[TO DO] Reproduce every line of the listing below verbatim, changing nothing.

[Extracted page text]
══════════

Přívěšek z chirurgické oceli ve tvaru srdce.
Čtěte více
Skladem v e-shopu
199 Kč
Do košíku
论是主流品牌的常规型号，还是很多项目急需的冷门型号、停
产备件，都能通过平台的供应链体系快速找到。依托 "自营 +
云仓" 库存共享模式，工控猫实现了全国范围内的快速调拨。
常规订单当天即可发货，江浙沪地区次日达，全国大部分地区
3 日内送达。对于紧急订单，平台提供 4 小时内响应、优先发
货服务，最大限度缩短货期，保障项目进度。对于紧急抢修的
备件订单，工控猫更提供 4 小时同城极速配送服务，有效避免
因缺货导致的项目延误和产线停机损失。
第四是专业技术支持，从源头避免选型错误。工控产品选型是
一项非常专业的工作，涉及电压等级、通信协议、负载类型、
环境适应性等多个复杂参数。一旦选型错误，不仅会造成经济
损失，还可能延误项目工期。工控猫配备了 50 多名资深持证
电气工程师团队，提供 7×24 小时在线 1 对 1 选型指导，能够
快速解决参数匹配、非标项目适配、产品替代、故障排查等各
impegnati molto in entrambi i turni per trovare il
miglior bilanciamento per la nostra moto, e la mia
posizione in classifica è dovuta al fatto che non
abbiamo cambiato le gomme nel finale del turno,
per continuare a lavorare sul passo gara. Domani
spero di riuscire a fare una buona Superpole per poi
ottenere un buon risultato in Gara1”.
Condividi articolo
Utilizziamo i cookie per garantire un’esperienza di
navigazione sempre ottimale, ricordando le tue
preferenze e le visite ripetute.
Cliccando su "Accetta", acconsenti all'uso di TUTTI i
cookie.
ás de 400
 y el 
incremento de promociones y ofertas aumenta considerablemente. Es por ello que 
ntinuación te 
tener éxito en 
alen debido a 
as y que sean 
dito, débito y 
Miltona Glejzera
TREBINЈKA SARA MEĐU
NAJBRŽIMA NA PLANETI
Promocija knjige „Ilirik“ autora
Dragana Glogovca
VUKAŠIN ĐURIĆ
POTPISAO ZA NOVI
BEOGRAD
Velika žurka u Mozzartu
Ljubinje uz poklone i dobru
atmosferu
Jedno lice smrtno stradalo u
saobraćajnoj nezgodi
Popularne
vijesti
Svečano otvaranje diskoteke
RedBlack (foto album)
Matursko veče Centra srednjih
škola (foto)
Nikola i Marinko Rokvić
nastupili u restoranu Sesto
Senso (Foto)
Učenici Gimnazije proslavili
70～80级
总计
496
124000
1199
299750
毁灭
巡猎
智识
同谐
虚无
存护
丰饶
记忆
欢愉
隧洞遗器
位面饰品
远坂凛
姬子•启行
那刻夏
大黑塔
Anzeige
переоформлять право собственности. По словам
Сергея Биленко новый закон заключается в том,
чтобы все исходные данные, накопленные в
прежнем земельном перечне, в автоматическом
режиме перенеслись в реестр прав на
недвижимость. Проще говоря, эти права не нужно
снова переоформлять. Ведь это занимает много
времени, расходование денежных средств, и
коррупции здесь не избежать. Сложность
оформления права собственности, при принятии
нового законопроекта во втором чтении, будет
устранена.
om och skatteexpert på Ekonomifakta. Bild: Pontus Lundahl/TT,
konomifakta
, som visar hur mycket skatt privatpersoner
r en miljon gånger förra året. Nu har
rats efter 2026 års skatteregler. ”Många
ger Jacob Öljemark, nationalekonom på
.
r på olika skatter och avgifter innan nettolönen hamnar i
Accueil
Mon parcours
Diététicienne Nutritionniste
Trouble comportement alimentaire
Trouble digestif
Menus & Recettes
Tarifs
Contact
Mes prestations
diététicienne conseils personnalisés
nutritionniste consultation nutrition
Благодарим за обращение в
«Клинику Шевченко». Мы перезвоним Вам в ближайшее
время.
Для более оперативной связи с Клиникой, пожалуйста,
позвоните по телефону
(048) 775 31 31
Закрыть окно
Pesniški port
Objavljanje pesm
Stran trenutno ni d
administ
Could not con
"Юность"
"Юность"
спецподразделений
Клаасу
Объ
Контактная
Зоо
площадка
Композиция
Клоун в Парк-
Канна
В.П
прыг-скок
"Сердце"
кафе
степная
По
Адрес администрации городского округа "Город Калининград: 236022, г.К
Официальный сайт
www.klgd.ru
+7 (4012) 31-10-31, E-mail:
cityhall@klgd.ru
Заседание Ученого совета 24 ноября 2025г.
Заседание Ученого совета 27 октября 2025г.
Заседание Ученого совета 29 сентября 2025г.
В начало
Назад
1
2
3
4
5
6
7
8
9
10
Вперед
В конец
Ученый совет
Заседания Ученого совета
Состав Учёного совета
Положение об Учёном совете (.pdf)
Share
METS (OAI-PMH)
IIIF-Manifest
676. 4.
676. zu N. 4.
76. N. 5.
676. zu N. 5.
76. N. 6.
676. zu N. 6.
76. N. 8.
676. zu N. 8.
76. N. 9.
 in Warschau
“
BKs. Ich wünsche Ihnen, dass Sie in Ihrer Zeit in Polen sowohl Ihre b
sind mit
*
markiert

══════════

[ANSWER TO THIS PROBLEM]
Přívěšek z chirurgické oceli ve tvaru srdce.
Čtěte více
Skladem v e-shopu
199 Kč
Do košíku
论是主流品牌的常规型号，还是很多项目急需的冷门型号、停
产备件，都能通过平台的供应链体系快速找到。依托 "自营 +
云仓" 库存共享模式，工控猫实现了全国范围内的快速调拨。
常规订单当天即可发货，江浙沪地区次日达，全国大部分地区
3 日内送达。对于紧急订单，平台提供 4 小时内响应、优先发
货服务，最大限度缩短货期，保障项目进度。对于紧急抢修的
备件订单，工控猫更提供 4 小时同城极速配送服务，有效避免
因缺货导致的项目延误和产线停机损失。
第四是专业技术支持，从源头避免选型错误。工控产品选型是
一项非常专业的工作，涉及电压等级、通信协议、负载类型、
环境适应性等多个复杂参数。一旦选型错误，不仅会造成经济
损失，还可能延误项目工期。工控猫配备了 50 多名资深持证
电气工程师团队，提供 7×24 小时在线 1 对 1 选型指导，能够
快速解决参数匹配、非标项目适配、产品替代、故障排查等各
impegnati molto in entrambi i turni per trovare il
miglior bilanciamento per la nostra moto, e la mia
posizione in classifica è dovuta al fatto che non
abbiamo cambiato le gomme nel finale del turno,
per continuare a lavorare sul passo gara. Domani
spero di riuscire a fare una buona Superpole per poi
ottenere un buon risultato in Gara1”.
Condividi articolo
Utilizziamo i cookie per garantire un’esperienza di
navigazione sempre ottimale, ricordando le tue
preferenze e le visite ripetute.
Cliccando su "Accetta", acconsenti all'uso di TUTTI i
cookie.
ás de 400
 y el 
incremento de promociones y ofertas aumenta considerablemente. Es por ello que 
ntinuación te 
tener éxito en 
alen debido a 
as y que sean 
dito, débito y 
Miltona Glejzera
TREBINЈKA SARA MEĐU
NAJBRŽIMA NA PLANETI
Promocija knjige „Ilirik“ autora
Dragana Glogovca
VUKAŠIN ĐURIĆ
POTPISAO ZA NOVI
BEOGRAD
Velika žurka u Mozzartu
Ljubinje uz poklone i dobru
atmosferu
Jedno lice smrtno stradalo u
saobraćajnoj nezgodi
Popularne
vijesti
Svečano otvaranje diskoteke
RedBlack (foto album)
Matursko veče Centra srednjih
škola (foto)
Nikola i Marinko Rokvić
nastupili u restoranu Sesto
Senso (Foto)
Učenici Gimnazije proslavili
70～80级
总计
496
124000
1199
299750
毁灭
巡猎
智识
同谐
虚无
存护
丰饶
记忆
欢愉
隧洞遗器
位面饰品
远坂凛
姬子•启行
那刻夏
大黑塔
Anzeige
переоформлять право собственности. По словам
Сергея Биленко новый закон заключается в том,
чтобы все исходные данные, накопленные в
прежнем земельном перечне, в автоматическом
режиме перенеслись в реестр прав на
недвижимость. Проще говоря, эти права не нужно
снова переоформлять. Ведь это занимает много
времени, расходование денежных средств, и
коррупции здесь не избежать. Сложность
оформления права собственности, при принятии
нового законопроекта во втором чтении, будет
устранена.
om och skatteexpert på Ekonomifakta. Bild: Pontus Lundahl/TT,
konomifakta
, som visar hur mycket skatt privatpersoner
r en miljon gånger förra året. Nu har
rats efter 2026 års skatteregler. ”Många
ger Jacob Öljemark, nationalekonom på
.
r på olika skatter och avgifter innan nettolönen hamnar i
Accueil
Mon parcours
Diététicienne Nutritionniste
Trouble comportement alimentaire
Trouble digestif
Menus & Recettes
Tarifs
Contact
Mes prestations
diététicienne conseils personnalisés
nutritionniste consultation nutrition
Благодарим за обращение в
«Клинику Шевченко». Мы перезвоним Вам в ближайшее
время.
Для более оперативной связи с Клиникой, пожалуйста,
позвоните по телефону
(048) 775 31 31
Закрыть окно
Pesniški port
Objavljanje pesm
Stran trenutno ni d
administ
Could not con
"Юность"
"Юность"
спецподразделений
Клаасу
Объ
Контактная
Зоо
площадка
Композиция
Клоун в Парк-
Канна
В.П
прыг-скок
"Сердце"
кафе
степная
По
Адрес администрации городского округа "Город Калининград: 236022, г.К
Официальный сайт
www.klgd.ru
+7 (4012) 31-10-31, E-mail:
cityhall@klgd.ru
Заседание Ученого совета 24 ноября 2025г.
Заседание Ученого совета 27 октября 2025г.
Заседание Ученого совета 29 сентября 2025г.
В начало
Назад
1
2
3
4
5
6
7
8
9
10
Вперед
В конец
Ученый совет
Заседания Ученого совета
Состав Учёного совета
Положение об Учёном совете (.pdf)
Share
METS (OAI-PMH)
IIIF-Manifest
676. 4.
676. zu N. 4.
76. N. 5.
676. zu N. 5.
76. N. 6.
676. zu N. 6.
76. N. 8.
676. zu N. 8.
76. N. 9.
 in Warschau
“
BKs. Ich wünsche Ihnen, dass Sie in Ihrer Zeit in Polen sowohl Ihre b
sind mit
*
markiert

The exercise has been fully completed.